## Problem statement
Go through the following data and transcribe exactly the stretch of lines from the one holding "425 176 212" to the one holding "653 432 435", both included.
* * *
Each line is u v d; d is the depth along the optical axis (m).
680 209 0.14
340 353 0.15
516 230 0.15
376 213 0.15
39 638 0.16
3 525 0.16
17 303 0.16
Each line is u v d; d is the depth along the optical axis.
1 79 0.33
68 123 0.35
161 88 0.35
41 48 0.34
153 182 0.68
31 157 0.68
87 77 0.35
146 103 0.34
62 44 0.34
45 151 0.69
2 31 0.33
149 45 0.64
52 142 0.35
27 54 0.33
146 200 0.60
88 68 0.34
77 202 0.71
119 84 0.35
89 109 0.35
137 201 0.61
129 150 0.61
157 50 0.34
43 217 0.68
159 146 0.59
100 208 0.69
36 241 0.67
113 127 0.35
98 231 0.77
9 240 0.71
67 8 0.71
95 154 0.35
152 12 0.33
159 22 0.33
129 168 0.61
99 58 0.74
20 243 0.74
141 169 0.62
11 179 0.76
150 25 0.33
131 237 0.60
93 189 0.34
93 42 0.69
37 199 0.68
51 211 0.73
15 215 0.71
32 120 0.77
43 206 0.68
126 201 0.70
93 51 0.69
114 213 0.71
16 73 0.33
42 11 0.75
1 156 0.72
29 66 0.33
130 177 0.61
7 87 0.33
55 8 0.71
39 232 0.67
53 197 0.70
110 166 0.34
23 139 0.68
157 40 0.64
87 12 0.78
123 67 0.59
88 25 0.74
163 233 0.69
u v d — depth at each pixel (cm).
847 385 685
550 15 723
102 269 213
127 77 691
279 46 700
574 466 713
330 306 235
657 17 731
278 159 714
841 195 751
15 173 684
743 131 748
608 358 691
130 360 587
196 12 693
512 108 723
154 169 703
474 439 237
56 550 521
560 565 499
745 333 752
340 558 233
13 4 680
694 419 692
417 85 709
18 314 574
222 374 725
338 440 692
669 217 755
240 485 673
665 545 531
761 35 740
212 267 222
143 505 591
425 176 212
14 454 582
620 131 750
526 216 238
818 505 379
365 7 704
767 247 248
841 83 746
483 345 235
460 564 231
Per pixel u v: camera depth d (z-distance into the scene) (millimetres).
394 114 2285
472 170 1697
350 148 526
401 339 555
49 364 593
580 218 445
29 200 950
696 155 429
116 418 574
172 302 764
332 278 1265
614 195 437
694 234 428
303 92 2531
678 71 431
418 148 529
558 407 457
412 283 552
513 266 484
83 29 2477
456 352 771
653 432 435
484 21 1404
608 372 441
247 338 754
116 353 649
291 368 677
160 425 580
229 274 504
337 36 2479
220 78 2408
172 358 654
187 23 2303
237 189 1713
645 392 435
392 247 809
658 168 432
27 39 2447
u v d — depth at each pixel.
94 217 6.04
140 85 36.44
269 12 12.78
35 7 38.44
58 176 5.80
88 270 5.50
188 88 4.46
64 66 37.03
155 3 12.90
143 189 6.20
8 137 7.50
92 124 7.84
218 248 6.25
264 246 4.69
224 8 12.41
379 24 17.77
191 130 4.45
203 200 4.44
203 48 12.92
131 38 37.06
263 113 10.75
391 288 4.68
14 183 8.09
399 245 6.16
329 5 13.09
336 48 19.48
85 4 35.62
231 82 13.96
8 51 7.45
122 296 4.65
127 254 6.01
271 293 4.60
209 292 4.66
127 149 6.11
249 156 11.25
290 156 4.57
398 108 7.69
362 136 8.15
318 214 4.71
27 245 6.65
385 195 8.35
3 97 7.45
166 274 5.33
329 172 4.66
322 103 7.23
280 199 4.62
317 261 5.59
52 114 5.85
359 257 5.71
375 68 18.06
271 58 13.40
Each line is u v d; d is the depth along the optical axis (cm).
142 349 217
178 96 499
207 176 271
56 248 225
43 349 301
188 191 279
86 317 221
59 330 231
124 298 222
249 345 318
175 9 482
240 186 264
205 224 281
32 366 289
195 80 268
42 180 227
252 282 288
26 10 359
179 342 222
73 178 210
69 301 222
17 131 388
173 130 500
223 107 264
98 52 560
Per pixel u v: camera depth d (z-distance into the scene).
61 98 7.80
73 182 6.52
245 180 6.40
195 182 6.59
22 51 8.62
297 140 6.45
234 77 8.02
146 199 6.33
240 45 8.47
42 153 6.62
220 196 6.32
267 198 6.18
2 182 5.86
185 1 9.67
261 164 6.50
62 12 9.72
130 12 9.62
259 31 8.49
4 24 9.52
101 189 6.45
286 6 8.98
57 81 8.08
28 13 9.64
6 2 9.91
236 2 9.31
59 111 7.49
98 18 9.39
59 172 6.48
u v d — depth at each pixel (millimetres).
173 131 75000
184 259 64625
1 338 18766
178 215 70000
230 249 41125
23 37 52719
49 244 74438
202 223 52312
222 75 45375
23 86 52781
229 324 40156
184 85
* * *
## Exercise result
425 176 212
14 454 582
620 131 750
526 216 238
818 505 379
365 7 704
767 247 248
841 83 746
483 345 235
460 564 231
Per pixel u v: camera depth d (z-distance into the scene) (millimetres).
394 114 2285
472 170 1697
350 148 526
401 339 555
49 364 593
580 218 445
29 200 950
696 155 429
116 418 574
172 302 764
332 278 1265
614 195 437
694 234 428
303 92 2531
678 71 431
418 148 529
558 407 457
412 283 552
513 266 484
83 29 2477
456 352 771
653 432 435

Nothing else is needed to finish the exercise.